The guidance describes the agency’s intention to exercise enforcement discretion for certain modifications to these FDA-cleared devices. Typically, approval of any changes can eat up valuable – possibly life-altering – time that it takes to get products to patients. This change will allow non-medical production sites – like the automobile plants – to start making ventilator parts. The FDA is being more lenient in lieu of the current pandemic situation, by not enforcing the premarket review requirement for these types of modifications.


Another asset is the allowance of ventilators used for short-term use in ambulances to be repurposed in hospitals. The new guidelines also would allow ventilators at health care facilities to be used beyond their indicated shelf life.


As a final measure, the FDC encourages foreign and domestic manufacturers to reach out to the FDA about obtaining an emergency use authorization, allowing them to distribute their ventilators in the United States – including state-side manufacturers who have capabilities to increase production and supply.


These efforts are evidence of the FDA’s recognition of the seriousness of the immediate need to step up the production of these life-saving devices.
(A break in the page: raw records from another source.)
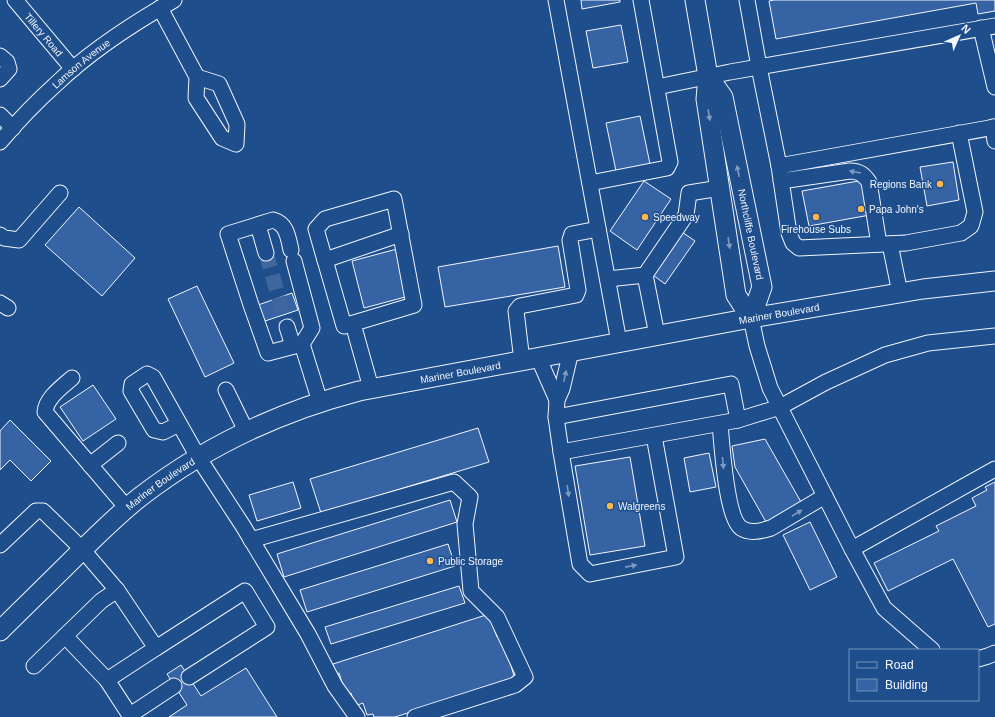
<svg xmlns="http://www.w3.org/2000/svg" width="995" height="717" viewBox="0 0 995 717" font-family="Helvetica,sans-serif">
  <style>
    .building { fill: #3563a3; stroke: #f2f6ff }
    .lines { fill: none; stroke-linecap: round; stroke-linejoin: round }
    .minor-tunnel { stroke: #3f679d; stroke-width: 15; stroke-dasharray: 15 8; stroke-linecap: butt }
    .minor-casing { stroke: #f2f6ff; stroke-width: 17 }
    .major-casing { stroke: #f2f6ff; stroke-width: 21 }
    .minor { stroke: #1f4e8c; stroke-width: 15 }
    .major { stroke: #1f4e8c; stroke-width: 19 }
    .oneway { fill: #7e9ac0 }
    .poi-dot { fill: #ffb74d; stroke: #1f4e8c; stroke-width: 1.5 }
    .labels { text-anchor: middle; stroke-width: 3; stroke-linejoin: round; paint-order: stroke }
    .street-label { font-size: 10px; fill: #f2f6ff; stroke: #1f4e8c }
    .poi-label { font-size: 10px; fill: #f2f6ff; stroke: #1f4e8c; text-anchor: start }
  </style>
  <rect width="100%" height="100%" fill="#1f4e8c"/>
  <!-- building -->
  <g class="building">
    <polygon points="581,0 620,0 620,2 582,9"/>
    <polygon points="774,0 995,0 995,11 978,14 976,3 776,39 769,1"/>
    <polygon points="621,25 628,62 593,68 586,31"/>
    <polygon points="640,116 650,164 616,171 606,123"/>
    <polygon points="953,162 959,200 927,206 920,167"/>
    <polygon points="864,180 870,215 809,226 802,191"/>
    <polygon points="644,181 671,199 637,250 610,231"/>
    <polygon points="79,207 135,258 102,296 45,245"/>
    <polygon points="682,232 695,241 665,284 653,275"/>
    <polygon points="558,246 565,287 445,307 438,267"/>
    <polygon points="397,249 409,296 364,308 352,261"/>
    <polygon points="197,286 234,363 205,377 168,299"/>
    <polygon points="292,293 298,310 253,325 247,309"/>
    <polygon points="93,385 116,419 83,441 60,407"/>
    <polygon points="10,420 51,461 31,481 10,460 0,470 0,431"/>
    <polygon points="478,428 489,462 321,513 310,479"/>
    <polygon points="765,439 801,502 766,522 735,467 732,446"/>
    <polygon points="709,453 716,487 690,492 684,458"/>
    <polygon points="630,457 645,546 590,555 575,466"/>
    <polygon points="293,482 301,508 257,521 249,495"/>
    <polygon points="995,482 995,624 988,627 953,559 888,591 874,563 939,531 936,526 976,506 972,498 987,490 985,487"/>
    <polygon points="450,500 457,522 284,577 277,554"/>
    <polygon points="810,522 837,577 810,590 783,535"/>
    <polygon points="448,544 455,566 307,612 300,590"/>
    <polygon points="459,586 465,603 331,644 325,627"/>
    <polygon points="489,614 497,637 502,636 515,679 395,717 374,717 373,714 367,715 363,703 355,706 351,693 346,695 339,673 336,674 333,664"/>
    <polygon points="181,665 201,696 246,668 277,717 169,717 187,705 167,674"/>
  </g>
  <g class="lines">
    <!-- minor-tunnel -->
    <polyline class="minor-tunnel" points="266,253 287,327"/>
    <defs>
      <g id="minor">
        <path id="s1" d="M 15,0 L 73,69"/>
        <polyline points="556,0 619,342"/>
        <polyline points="747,0 759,67 779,166 995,127"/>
        <polyline points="160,8 197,77 196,98 222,138 236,144 237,124 219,84 197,77"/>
        <polyline points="981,28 995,87"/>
        <polyline points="0,56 7,62 9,69 0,79"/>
        <polyline points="657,87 730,72 995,26"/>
        <polyline points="0,115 13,128"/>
        <polyline points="993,127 995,141"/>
        <path id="s2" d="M 0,142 C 17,122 35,103 55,85 C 90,51 132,24 174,0"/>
        <polyline points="779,166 784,200 789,233 793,243 799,248 906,243 961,233 971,226 975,212 959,133"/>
        <path d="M 781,181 L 850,171 C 860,171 864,175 869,182 L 879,244"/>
        <polyline points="590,183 667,168 670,162 641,0"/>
        <polygon points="394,199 414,305 344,326 316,229 325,219"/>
        <polyline points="258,225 266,253"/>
        <polyline points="0,235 4,238 19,240 60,193"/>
        <polyline points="890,244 900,293"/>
        <path d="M 291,250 C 288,237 287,224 273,220 L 228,234 L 251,305 L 268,353 L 302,344"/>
        <polyline points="325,260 401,234"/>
        <polyline points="294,261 312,328 302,344 320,402"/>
        <polyline points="645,275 657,335"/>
        <polyline points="608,279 645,275 686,215 689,193 720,188"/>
        <polyline points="0,303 8,308"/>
        <polyline points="751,318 757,346 770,388 852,549 884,608 932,650"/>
        <polyline points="353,324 371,388"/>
        <polyline points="287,327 293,346"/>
        <polyline points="571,351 562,389 557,400 556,417 731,384 738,420 780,407 826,382 885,355 928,343 995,336"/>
        <polyline points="538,357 557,400"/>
        <polyline points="522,361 516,311 520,306 576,295 578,290 570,240 572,234 598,229"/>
        <path d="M 72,378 C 62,387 46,398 45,412 L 127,508"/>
        <polyline points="226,390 246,431"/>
        <polyline points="556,417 561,452 738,420"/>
        <polyline points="179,424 163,432 154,430 131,391 132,384 147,374 153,377 198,457 243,526 308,634 335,686 357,717"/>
        <path d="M 720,424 C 722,444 726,517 741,528 C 750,534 761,531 771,528 L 825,496"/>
        <polyline points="561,452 580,564 590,574 676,557 654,436"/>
        <polyline points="90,465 118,443"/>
        <polyline points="251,540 454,482 470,497 465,524 471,591 497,617 525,677 515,685 415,717"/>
        <polyline points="0,545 36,511 43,511 82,549 117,590 156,648 107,680 131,717"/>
        <polyline points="852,549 995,469"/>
        <polyline points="65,636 107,680"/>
        <polyline points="156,648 245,591 267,627 189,677"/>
        <polyline points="978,659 988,656 995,653"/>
        <polyline points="34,666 101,601 117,590"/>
        <polyline points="130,715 174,686"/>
      </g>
      <g id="major">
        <polyline points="695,0 708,76 706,99 736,295 751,318"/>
        <path id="s3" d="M 708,76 L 723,97 L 762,287 L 751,318"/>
        <path id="s4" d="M 0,631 C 24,607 49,583 73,559 C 95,537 116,516 140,497 C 206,446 278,412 359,391 L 751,318 L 923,289 L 995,281"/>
      </g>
    </defs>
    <!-- minor casing -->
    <use href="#minor" class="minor-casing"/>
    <!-- major casing -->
    <use href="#major" class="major-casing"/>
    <!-- minor -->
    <use href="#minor" class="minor"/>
    <!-- major -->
    <use href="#major" class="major"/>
  </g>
  <!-- one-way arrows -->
  <defs><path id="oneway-solid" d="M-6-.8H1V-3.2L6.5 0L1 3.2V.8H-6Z"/></defs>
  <g class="oneway">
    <use href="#oneway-solid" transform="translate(709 115) rotate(81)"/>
    <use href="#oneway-solid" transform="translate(738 171) rotate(-102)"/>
    <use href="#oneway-solid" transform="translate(855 172) rotate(-170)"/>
    <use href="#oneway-solid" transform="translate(729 243) rotate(81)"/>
    <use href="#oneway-solid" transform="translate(565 376) rotate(-78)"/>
    <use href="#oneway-solid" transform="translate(723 463) rotate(85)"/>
    <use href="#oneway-solid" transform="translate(568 491) rotate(81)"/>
    <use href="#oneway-solid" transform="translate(797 513) rotate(-31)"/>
    <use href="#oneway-solid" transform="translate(631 566) rotate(-11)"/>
  </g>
  <!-- markers -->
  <g class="poi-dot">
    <circle cx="940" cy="184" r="4"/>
    <circle cx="861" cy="209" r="4"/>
    <circle cx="645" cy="217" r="4"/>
    <circle cx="816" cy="217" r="4"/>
    <circle cx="610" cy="506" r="4"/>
    <circle cx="430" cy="561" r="4"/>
  </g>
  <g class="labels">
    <!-- street labels -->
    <g class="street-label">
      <text dy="4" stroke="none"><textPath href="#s1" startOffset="45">Tillery Road</textPath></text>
      <text dy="4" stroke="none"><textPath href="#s2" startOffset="113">Lamson Avenue</textPath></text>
      <text dy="4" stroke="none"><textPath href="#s3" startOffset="166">Northcliffe Boulevard</textPath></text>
      <text dy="4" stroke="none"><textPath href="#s4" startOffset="866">Mariner Boulevard</textPath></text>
      <text dy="4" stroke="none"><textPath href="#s4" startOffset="542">Mariner Boulevard</textPath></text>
      <text dy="4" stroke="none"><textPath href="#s4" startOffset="218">Mariner Boulevard</textPath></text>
    </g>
    <!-- poi labels -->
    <g class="poi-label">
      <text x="932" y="188" text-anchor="end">Regions Bank</text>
      <text x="869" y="213">Papa John's</text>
      <text x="653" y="221">Speedway</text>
      <text x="816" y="233" text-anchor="middle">Firehouse Subs</text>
      <text x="618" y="510">Walgreens</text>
      <text x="438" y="565">Public Storage</text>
    </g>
  </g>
  <!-- legend -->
  <rect x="849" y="649" width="130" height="52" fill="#1f4e8c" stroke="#7391ba"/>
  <rect x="857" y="662" width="20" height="6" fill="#1f4e8c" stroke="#7391ba"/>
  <text x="885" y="669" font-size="12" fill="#f2f6ff">Road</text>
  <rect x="857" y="679" width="20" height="12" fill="#3563a3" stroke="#7391ba"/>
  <text x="885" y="689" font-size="12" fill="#f2f6ff">Building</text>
  <!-- north arrow -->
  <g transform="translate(959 36) rotate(45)" stroke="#1f4e8c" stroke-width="3" paint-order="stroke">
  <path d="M0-3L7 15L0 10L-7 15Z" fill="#f2f6ff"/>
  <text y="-6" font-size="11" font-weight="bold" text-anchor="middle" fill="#f2f6ff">N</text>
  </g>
</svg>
As the number of COVID-19 cases grow by the hour, the FDA is working around the clock to address and resolve the challenges.
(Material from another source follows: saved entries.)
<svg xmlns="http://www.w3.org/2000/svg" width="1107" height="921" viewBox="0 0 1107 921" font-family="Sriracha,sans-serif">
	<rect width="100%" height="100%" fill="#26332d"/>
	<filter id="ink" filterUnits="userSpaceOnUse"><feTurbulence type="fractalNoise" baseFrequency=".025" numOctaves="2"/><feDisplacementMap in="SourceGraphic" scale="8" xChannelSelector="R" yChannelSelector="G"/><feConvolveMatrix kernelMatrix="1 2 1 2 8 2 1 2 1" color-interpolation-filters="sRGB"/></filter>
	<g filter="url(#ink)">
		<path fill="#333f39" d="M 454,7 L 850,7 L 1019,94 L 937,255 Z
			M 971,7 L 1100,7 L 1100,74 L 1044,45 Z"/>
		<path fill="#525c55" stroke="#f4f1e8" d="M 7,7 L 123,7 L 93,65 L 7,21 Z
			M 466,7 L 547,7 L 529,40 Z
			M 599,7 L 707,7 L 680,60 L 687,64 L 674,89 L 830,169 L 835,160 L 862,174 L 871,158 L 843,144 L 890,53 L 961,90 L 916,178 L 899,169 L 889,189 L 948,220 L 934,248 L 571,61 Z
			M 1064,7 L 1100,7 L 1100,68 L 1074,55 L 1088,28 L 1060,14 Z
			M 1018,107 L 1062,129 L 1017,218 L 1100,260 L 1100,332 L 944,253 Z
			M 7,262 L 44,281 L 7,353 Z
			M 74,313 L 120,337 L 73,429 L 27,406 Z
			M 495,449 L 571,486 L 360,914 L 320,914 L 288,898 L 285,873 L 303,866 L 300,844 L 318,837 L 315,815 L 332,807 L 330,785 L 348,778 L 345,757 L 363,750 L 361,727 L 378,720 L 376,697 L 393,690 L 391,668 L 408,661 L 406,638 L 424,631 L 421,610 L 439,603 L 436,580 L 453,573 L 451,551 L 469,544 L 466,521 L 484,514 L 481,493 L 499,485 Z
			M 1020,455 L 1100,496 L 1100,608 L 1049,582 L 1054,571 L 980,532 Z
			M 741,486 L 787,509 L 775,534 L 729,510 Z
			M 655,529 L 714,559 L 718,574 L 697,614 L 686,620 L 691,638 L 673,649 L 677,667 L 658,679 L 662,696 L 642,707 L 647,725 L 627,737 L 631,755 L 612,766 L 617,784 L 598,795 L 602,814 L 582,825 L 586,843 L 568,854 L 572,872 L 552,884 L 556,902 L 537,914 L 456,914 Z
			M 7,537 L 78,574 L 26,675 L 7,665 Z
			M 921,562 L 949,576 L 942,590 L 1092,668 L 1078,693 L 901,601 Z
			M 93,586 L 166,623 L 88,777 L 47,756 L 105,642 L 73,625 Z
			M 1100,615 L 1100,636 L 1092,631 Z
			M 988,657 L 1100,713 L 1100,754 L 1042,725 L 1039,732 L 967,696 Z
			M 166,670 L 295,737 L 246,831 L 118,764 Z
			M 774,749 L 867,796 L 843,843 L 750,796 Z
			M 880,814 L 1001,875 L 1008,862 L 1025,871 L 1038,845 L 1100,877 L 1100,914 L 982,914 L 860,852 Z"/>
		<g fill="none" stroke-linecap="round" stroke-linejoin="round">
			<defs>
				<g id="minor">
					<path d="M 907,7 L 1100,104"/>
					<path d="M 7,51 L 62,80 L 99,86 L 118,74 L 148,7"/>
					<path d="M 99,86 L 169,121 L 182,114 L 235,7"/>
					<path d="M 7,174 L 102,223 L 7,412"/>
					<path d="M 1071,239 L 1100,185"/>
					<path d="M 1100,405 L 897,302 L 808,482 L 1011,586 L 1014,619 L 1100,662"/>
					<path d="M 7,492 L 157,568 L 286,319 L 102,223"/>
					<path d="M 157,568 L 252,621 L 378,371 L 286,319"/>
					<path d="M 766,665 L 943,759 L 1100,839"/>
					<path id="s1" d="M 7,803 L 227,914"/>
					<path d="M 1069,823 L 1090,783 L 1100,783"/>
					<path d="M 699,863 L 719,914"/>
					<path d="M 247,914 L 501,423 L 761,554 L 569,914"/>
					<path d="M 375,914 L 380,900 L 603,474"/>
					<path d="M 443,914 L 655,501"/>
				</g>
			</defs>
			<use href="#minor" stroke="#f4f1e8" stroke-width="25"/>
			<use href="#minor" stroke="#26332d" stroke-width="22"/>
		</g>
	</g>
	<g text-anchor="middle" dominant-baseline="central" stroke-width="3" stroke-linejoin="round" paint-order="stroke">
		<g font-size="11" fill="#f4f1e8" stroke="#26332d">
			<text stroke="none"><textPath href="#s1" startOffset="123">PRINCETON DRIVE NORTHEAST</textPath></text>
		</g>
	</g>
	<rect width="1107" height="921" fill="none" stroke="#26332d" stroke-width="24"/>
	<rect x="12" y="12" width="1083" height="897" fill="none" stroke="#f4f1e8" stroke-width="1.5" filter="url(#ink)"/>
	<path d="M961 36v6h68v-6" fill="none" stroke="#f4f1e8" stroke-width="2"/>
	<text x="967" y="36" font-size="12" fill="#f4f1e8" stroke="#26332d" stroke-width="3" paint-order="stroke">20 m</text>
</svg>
The FDA is continually updating its frequently asked questions from labs and test developers, providing information on alternative sources of reagents, extraction kits, swabs and more. Additionally, laboratories can call the toll-free line at 1-888-INFO-FDA, with any questions they may have about the Emergency Use Authorization process or getting supplies. The FDA also granted an Emergency Use Authorization to allow industrial-use ventilators to be used in health-care settings and to provide conservation strategies for gowns and masks to make them more readily available for use. Strategies also are being developed for the use of surgical gloves, including extending the shelf life where there is low risk of virus transmission.